There Are Now Enough Vacant Properties In China To House Over Half Of America
December 17th, 2010Via: Business Insider:
Property stocks in China were weak today due to media reports that the Beijing and Shanghai authorities were investigating the high vacancy rate for Chinese property. Markets are worried they’ll be shocked by what they discover and clamp down on speculation even harder than they have.
How large might the vacancy problem be? Here’s a taste:
Finance Asia:
Recent statistics show that there are about 64 million apartments and houses that have remained empty during the past six months, according to Chinese media reports. On the assumption that each flat serves as a home to a typical Chinese family of three (parents and one child), the vacant properties could accommodate 200 million people, which account for more than 15% of the country’s 1.3 billion population. But instead, they remain empty. This is in part because many Chinese believe that a home is not a real home unless you own the flat.
And so people prefer buying to renting, and as a result, the rental yield is relatively low.
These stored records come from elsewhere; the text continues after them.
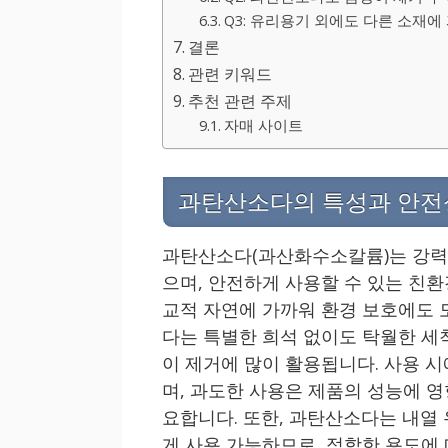
Q3: 유리용기 외에도 다른 소재에
결론
관련 키워드
추천 관련 주제
자매 사이트
과탄산소다의 특성과 안전
과탄산소다(과산화수소칼륨)는 강력
으며, 안전하게 사용할 수 있는 친환
교적 자연에 가까워 환경 보호에도 
다는 특별한 희석 없이도 탁월한 세
이 제거에 많이 활용됩니다. 사용 
며, 과도한 사용은 제품의 성능에 
요합니다. 또한, 과탄산소다는 내열
게 사용 가능하므로, 적합한 용도에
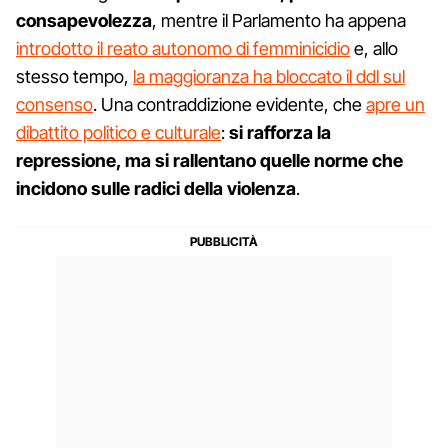
consapevolezza
, mentre il Parlamento ha appena
introdotto il reato autonomo di femminicidio
e, allo
stesso tempo,
la maggioranza ha bloccato il ddl sul
consenso
. Una contraddizione evidente, che
apre un
dibattito politico e culturale
:
si rafforza la
repressione, ma si rallentano quelle norme che
incidono sulle radici della violenza
.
Research Credit: ltcolonelnemo

hmmmmmmm……wouldn’t that be an interesting social-engineering thought-exercise….about 40Mil un/under-employed Americans, ship them to China to occupy these vacant flats, maybe some kind of indentured servitude, teaching English, Spanish, Ebonics, slacking, whatever, maybe the expats pick up some of that Asian inscrutability and work-ethic, expand the gene pool through breeding programs….haha, ugly thinking, I know, I am being sarcastic/tongue in cheek….Factually, a friend with little college education is currently working in China, teaching English…he gets room and board and part of the requirements is he must learn Chinese! He is dating an Asian lady-friend (he is single, obv…) and I don’t think he is getting rich, but for a young single guy who hasn’t ever seen much of the world, it has been a nice adventure for him….
About 3 years ago I observed that my eldest grandson, who was in 8th grade at the time, was studying Chinese.
Half-jokingly, I asked a knowledgeable friend who teaches college finance and economics if the reason was because in the future the Chinese would be telling us what to do, or we would be telling the Chinese what to do. His reply:
The former.
this residential real estate glut is part of the China bubble. the biggest economic bubble of all time. but it’s not just flats. it’s factories, roads, shoping malls, steel mills, power stations, you-name-it. their GDP figures are more of a scam than the US. a lot more. the bursting of this bubble will finally bring down the US dollar. the end. (and the AUD. and the NZD.)
the end of the US dollar as the world reserve/trading currency is the end of the US as a federal entity. so, how many years do we have left? maybe up to five, max, i reckon.
@PeterofLoneTree
China wouldn’t be where it is today, whatever that means, without foreign direct investment from Western capitalists. International capital tells people what to do, not nation states. International capital went to China and India for the cheap labor and authoritarian governments. Their so-called “progress” is nothing more than the mass mobilization of slave labor, similar to how England and the U.S. were during their industrial revolutions.